* [Goal of the exercise]: Take the material below from its first line through the line containing "inferiore allo 0,3" and, please, write those lines again exactly.

* [Provided entries]:
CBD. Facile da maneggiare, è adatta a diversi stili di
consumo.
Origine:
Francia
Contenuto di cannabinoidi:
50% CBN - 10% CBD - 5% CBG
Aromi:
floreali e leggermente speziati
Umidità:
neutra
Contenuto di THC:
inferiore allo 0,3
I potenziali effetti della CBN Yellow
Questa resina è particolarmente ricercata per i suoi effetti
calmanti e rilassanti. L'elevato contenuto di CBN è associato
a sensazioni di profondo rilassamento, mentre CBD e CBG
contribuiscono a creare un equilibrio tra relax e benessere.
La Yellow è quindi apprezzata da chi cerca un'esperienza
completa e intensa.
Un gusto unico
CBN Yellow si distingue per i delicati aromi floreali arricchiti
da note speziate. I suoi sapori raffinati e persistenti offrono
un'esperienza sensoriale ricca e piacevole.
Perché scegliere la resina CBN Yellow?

* [Final answer]:
CBD. Facile da maneggiare, è adatta a diversi stili di
consumo.
Origine:
Francia
Contenuto di cannabinoidi:
50% CBN - 10% CBD - 5% CBG
Aromi:
floreali e leggermente speziati
Umidità:
neutra
Contenuto di THC:
inferiore allo 0,3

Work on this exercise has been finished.